As the years went on, we expanded the scope of Faces of the Forest to include things like a municipally-owned forest in Maine, a forest owned by a paper mill, and a working forest located inside a public park.
But our latest video is our biggest swing yet. For the first time we’re looking at a forest located in an urban environment. In this case, forest being developed by the Stillmeadow Community Fellowship church on the Baltimore city / Baltimore County line.
The Stillmeadow Peace Park, as it’s called, is a wonderful story in its own right. It’s used as a retreat and place of quiet, a gathering place, a research station (including for both the U.S. Forest Service and graduate students at nearby universities), a community service center, and an outdoor classroom for children of all ages.
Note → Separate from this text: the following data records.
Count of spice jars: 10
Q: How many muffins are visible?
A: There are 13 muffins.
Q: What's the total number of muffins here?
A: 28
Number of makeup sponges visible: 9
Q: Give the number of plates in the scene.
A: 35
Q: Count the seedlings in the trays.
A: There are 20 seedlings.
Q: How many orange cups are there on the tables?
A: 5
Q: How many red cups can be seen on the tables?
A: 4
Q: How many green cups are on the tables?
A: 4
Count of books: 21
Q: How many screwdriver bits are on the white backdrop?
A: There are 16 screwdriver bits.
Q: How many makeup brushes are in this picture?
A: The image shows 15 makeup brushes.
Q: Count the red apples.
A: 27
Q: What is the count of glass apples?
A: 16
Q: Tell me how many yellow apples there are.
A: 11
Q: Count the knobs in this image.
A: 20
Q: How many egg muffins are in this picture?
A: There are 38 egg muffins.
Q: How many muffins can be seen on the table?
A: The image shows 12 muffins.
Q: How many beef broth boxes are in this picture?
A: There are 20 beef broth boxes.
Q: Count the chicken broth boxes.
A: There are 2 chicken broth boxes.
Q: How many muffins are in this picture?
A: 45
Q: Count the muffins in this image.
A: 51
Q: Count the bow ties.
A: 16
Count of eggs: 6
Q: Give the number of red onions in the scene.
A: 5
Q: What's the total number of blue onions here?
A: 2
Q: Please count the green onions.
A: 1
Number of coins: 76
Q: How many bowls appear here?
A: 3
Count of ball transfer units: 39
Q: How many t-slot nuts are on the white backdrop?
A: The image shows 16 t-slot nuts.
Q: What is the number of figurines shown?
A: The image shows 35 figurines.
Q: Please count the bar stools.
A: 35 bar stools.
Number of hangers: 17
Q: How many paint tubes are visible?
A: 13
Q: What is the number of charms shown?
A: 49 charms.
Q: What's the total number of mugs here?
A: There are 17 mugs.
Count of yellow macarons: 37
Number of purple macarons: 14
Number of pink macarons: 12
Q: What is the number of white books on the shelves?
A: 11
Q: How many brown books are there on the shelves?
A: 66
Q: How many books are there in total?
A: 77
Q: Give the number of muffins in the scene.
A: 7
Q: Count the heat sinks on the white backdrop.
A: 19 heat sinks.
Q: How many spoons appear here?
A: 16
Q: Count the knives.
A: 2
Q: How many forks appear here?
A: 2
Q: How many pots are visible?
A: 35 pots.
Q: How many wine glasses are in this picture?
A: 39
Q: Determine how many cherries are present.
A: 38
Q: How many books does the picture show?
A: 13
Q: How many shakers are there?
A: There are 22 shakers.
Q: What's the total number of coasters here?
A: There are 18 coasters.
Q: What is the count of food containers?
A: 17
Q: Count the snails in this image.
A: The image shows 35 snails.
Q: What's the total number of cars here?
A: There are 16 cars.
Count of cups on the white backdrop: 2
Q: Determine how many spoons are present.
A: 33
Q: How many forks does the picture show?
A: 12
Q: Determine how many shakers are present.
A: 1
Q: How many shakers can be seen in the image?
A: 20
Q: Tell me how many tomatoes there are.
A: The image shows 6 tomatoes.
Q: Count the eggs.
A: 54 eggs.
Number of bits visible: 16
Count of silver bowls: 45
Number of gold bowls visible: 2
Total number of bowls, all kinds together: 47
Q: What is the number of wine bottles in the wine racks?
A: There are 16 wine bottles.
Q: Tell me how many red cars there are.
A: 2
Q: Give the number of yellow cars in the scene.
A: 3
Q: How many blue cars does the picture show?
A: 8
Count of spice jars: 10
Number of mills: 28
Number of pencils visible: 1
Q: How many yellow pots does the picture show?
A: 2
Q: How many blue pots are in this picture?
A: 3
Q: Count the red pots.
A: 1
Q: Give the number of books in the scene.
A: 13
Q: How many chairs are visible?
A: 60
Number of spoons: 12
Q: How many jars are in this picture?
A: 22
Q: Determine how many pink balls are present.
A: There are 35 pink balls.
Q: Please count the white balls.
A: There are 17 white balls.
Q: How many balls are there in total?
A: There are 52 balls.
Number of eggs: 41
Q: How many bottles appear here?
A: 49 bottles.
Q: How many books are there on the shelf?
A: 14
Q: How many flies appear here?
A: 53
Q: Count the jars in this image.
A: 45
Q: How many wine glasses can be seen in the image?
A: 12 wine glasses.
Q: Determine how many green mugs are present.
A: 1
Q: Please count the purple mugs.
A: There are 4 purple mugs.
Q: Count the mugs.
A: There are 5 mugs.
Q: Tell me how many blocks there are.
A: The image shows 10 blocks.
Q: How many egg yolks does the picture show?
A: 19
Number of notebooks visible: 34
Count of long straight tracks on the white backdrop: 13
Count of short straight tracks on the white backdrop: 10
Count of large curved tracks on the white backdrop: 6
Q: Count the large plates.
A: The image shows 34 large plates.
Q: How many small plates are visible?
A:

You’ll see as soon as you meet them in our video that the faith leaders, educators and scientists who gather at Stillmeadow are as committed to the park’s forest as any forest landowner we have interviewed. That is why this latest installment of the Faces of the Forest can draw the implicit connection between the kind of forest stewardship at work (and at play) in Stillmeadow, and the kind you find in the working forests that supply our industry. It’s not the most direct or the most obvious connection, but it’s real and it’s deep.
The same way family foresters must think holistically about the land—planning long-term for soil, water and wildlife health, and incorporating their plans for selective harvests into the natural life cycle of their tree stands—so too do the stewards of Stillmeadow have to think about their many different goals for their land. They’re actively developing some parts of it while remediating other parts and are conducting long-term experiments on other areas. And in each case, they are trying to balance the many purposes their forest serves for their community, the same way family foresters balance harvests against other purposes and priorities.
We’re proud of this installment and think you will be, too. We want our audiences to understand that when it comes to the health of our forests, our industry has many of the same priorities in the remote and rural locations where we largely work, as the Stillmeadow community has in the dozen acres of urban forest that they call their home away from home.